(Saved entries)
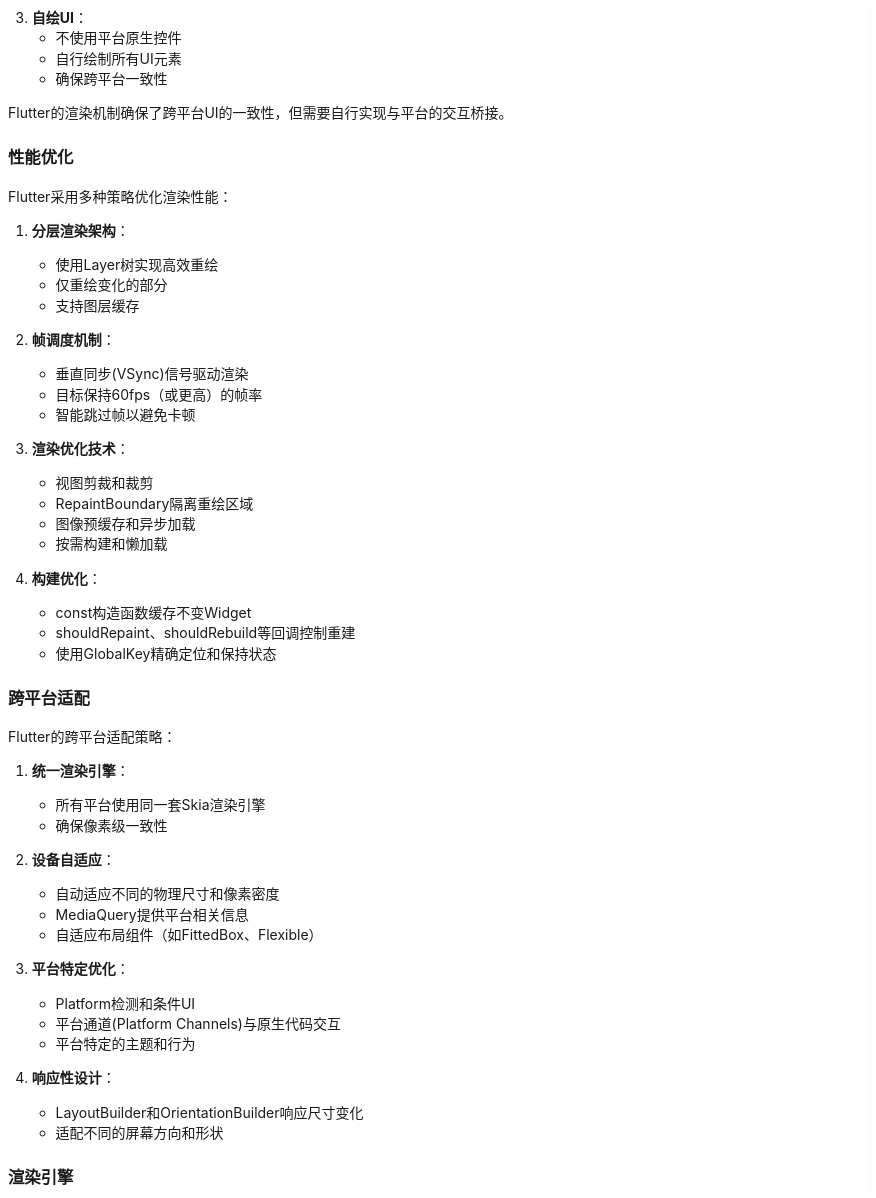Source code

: 3. **自绘UI**：
   - 不使用平台原生控件
   - 自行绘制所有UI元素
   - 确保跨平台一致性

Flutter的渲染机制确保了跨平台UI的一致性，但需要自行实现与平台的交互桥接。

### 性能优化

Flutter采用多种策略优化渲染性能：

1. **分层渲染架构**：
   - 使用Layer树实现高效重绘
   - 仅重绘变化的部分
   - 支持图层缓存

2. **帧调度机制**：
   - 垂直同步(VSync)信号驱动渲染
   - 目标保持60fps（或更高）的帧率
   - 智能跳过帧以避免卡顿

3. **渲染优化技术**：
   - 视图剪裁和裁剪
   - RepaintBoundary隔离重绘区域
   - 图像预缓存和异步加载
   - 按需构建和懒加载

4. **构建优化**：
   - const构造函数缓存不变Widget
   - shouldRepaint、shouldRebuild等回调控制重建
   - 使用GlobalKey精确定位和保持状态

### 跨平台适配

Flutter的跨平台适配策略：

1. **统一渲染引擎**：
   - 所有平台使用同一套Skia渲染引擎
   - 确保像素级一致性

2. **设备自适应**：
   - 自动适应不同的物理尺寸和像素密度
   - MediaQuery提供平台相关信息
   - 自适应布局组件（如FittedBox、Flexible）

3. **平台特定优化**：
   - Platform检测和条件UI
   - 平台通道(Platform Channels)与原生代码交互
   - 平台特定的主题和行为

4. **响应性设计**：
   - LayoutBuilder和OrientationBuilder响应尺寸变化
   - 适配不同的屏幕方向和形状

### 渲染引擎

**What you will do:** Please copy out everything from the line containing "4. **响应性设计**：" down to the end of the rows above, keeping each line unchanged.

**Your solution:**
4. **响应性设计**：
   - LayoutBuilder和OrientationBuilder响应尺寸变化
   - 适配不同的屏幕方向和形状

### 渲染引擎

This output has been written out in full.